“God’s love was revealed among us in this way: God sent his only Son into the world so that we might live through him.” 1 John 4:9
Together we wish you all a very happy and blessed Christmas, and God’s richest blessings in the year that lies ahead.
The world at the end of 2016 seems a very different place than it did at this time last year. People speak of a profound and pervasive sense of uncertainty and insecurity all around us. Many are now finding themselves asking questions about their identity in a new and bewildered way. Is our deepest identity to be found in the local setting, or in a wider context? How local a setting, and how much wider a context?
From a Christian perspective, our fullest identity is found in our being children of God, an identity we share with everyone on this planet. This is the central message of the Gospel and it is presented with a supreme clarity in the Christmas story. God comes among us in the person of Jesus Christ, not as an outsider but as fully human and with a perfect love for all humankind.

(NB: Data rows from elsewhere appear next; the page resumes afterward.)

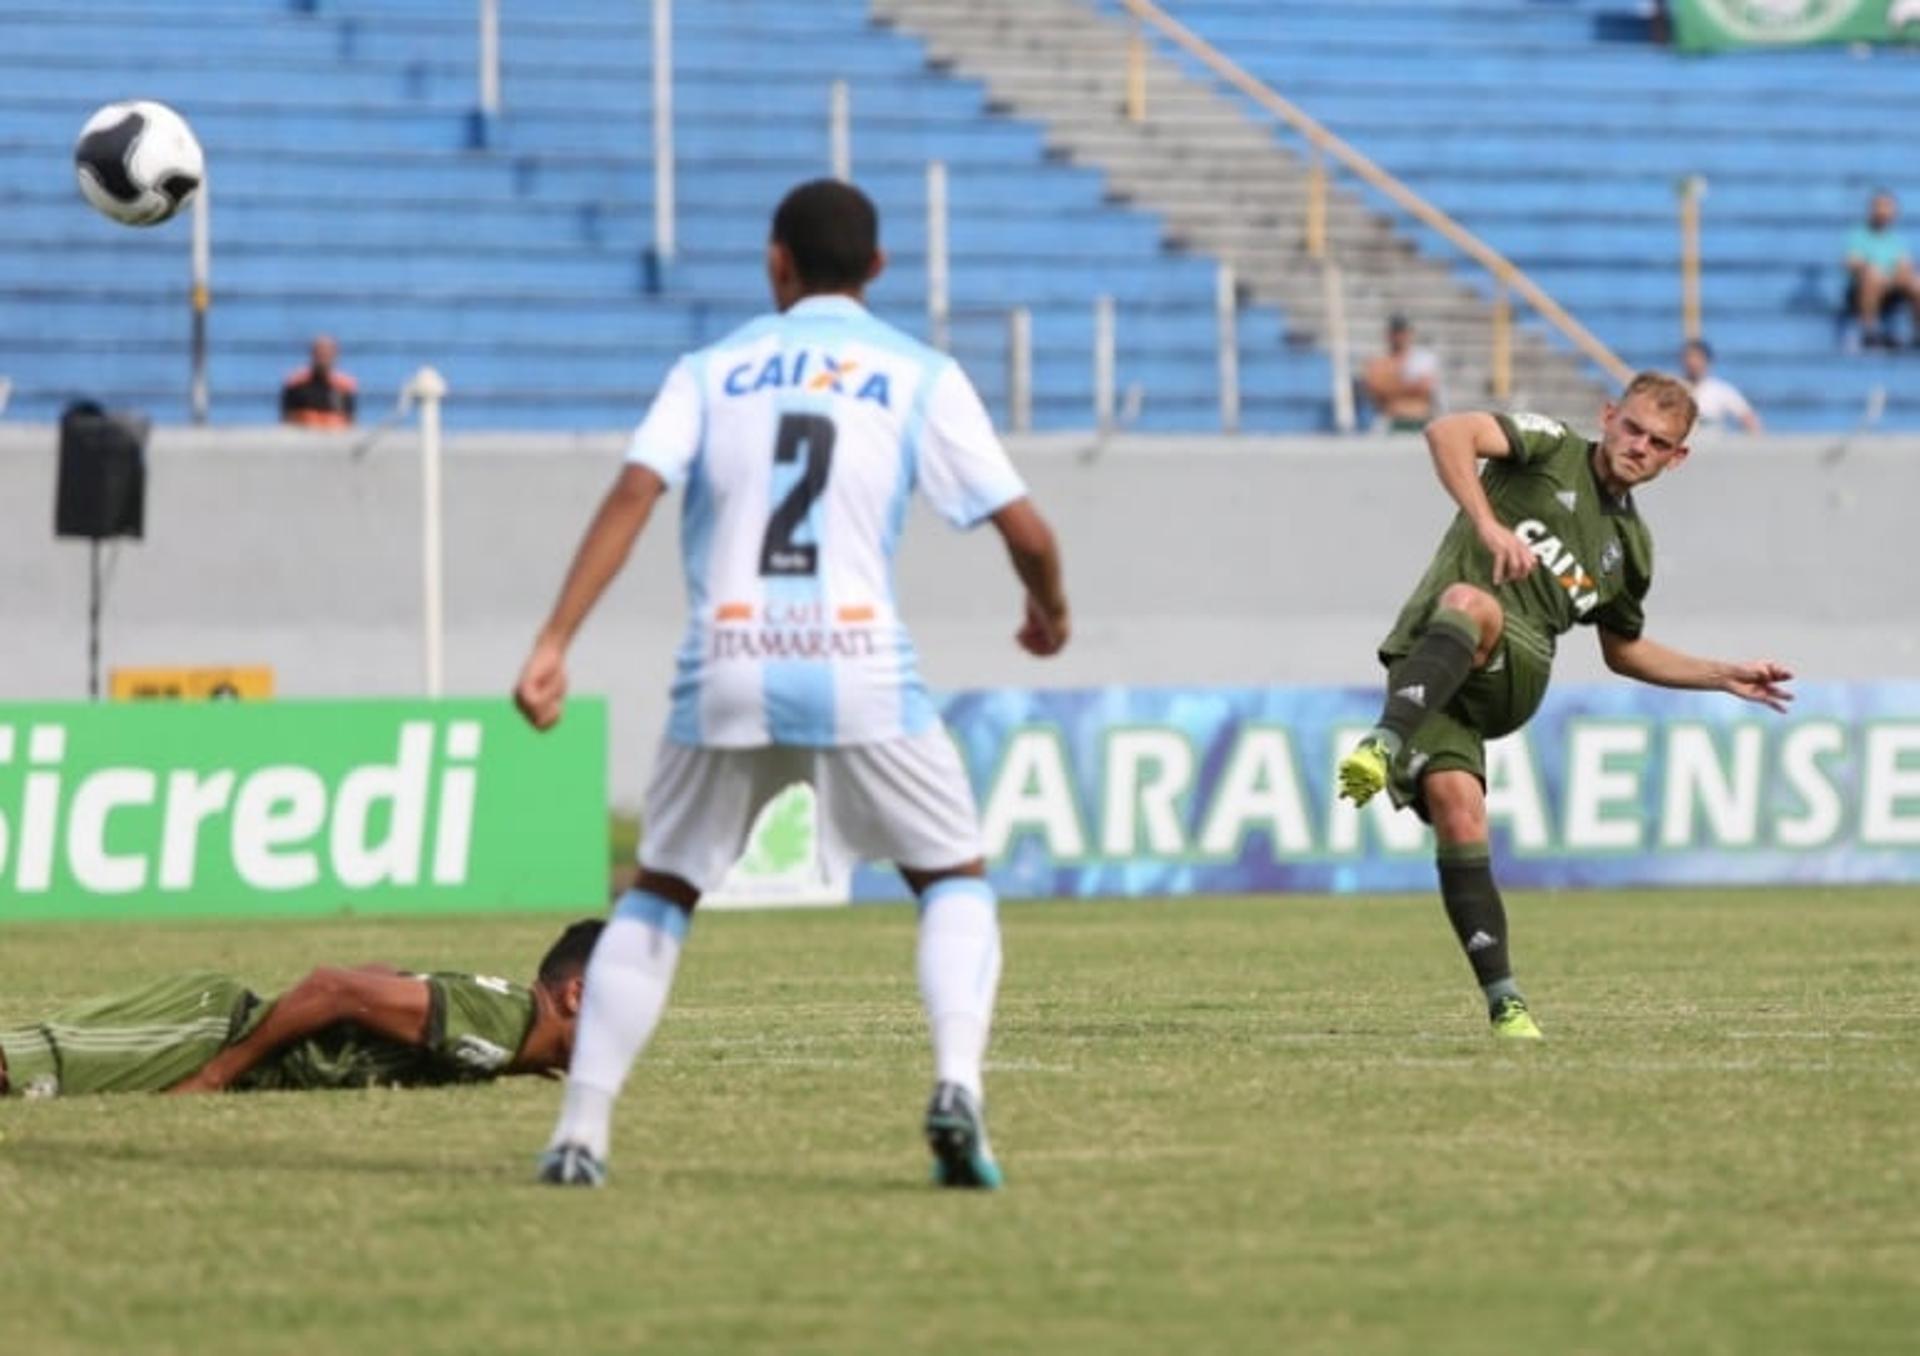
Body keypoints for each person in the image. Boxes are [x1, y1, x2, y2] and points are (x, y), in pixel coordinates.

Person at [512, 179, 1070, 1190]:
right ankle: (956, 1087)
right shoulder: (918, 373)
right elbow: (1027, 530)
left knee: (662, 896)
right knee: (950, 879)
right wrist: (1051, 609)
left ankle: (581, 1134)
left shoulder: (711, 370)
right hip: (862, 669)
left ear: (776, 262)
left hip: (724, 664)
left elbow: (634, 490)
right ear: (880, 269)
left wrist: (555, 637)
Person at [1333, 375, 1793, 1038]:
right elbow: (1447, 433)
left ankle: (1380, 743)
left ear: (1676, 459)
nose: (1638, 446)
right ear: (1608, 416)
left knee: (1470, 601)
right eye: (1631, 428)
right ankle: (1507, 1002)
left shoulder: (1630, 551)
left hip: (1513, 670)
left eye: (1658, 443)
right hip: (1430, 667)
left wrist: (1723, 674)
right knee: (1461, 816)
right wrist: (1488, 524)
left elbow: (1624, 650)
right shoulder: (1548, 446)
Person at [0, 920, 602, 1098]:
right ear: (574, 996)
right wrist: (215, 1075)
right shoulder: (498, 1025)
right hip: (203, 1032)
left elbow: (381, 976)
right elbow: (335, 985)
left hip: (211, 1021)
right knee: (21, 1069)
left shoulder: (504, 1027)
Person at [1844, 190, 1919, 349]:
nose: (1883, 211)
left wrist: (1902, 273)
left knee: (1916, 283)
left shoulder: (1897, 240)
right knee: (1872, 276)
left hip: (1891, 287)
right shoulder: (1859, 235)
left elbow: (1905, 264)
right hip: (1864, 288)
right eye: (1880, 206)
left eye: (1888, 207)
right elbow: (1851, 262)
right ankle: (1869, 332)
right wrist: (1871, 269)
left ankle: (1917, 334)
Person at [1360, 315, 1446, 432]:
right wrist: (1410, 385)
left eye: (1402, 332)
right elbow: (1374, 387)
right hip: (1391, 421)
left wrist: (1391, 383)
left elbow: (1425, 387)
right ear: (1388, 335)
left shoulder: (1423, 359)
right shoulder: (1378, 362)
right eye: (1395, 332)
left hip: (1420, 420)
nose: (1399, 337)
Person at [1680, 339, 1762, 434]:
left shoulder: (1720, 390)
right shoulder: (1673, 388)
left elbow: (1748, 418)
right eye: (1689, 357)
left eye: (1697, 358)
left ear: (1707, 360)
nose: (1693, 363)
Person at [279, 334, 358, 428]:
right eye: (319, 352)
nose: (323, 357)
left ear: (335, 355)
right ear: (312, 354)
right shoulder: (296, 384)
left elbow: (350, 423)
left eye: (327, 353)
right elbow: (287, 421)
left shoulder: (345, 387)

The story of Christmas is, however, the story of someone who does not fit easily into neat categories. Jesus Christ became, for a time, a migrant child. He and his family fled to a foreign country because their lives were at risk. The plight of so many hundreds of thousands of displaced people in the world today gives us all cause for thought. If our concern with our own identity allows us to think of others as less worthy of God’s love or less in his heart of love than are we, then we are both deluded and dangerous. But Christmas, with its message of joy and hope, is a celebration of the real identity we all share in the love of Jesus Christ for us.
Let
us bring that joy and hope into our Christmas festivities and into the coming year.
+Richard,
Church of Ireland Archbishop of Armagh.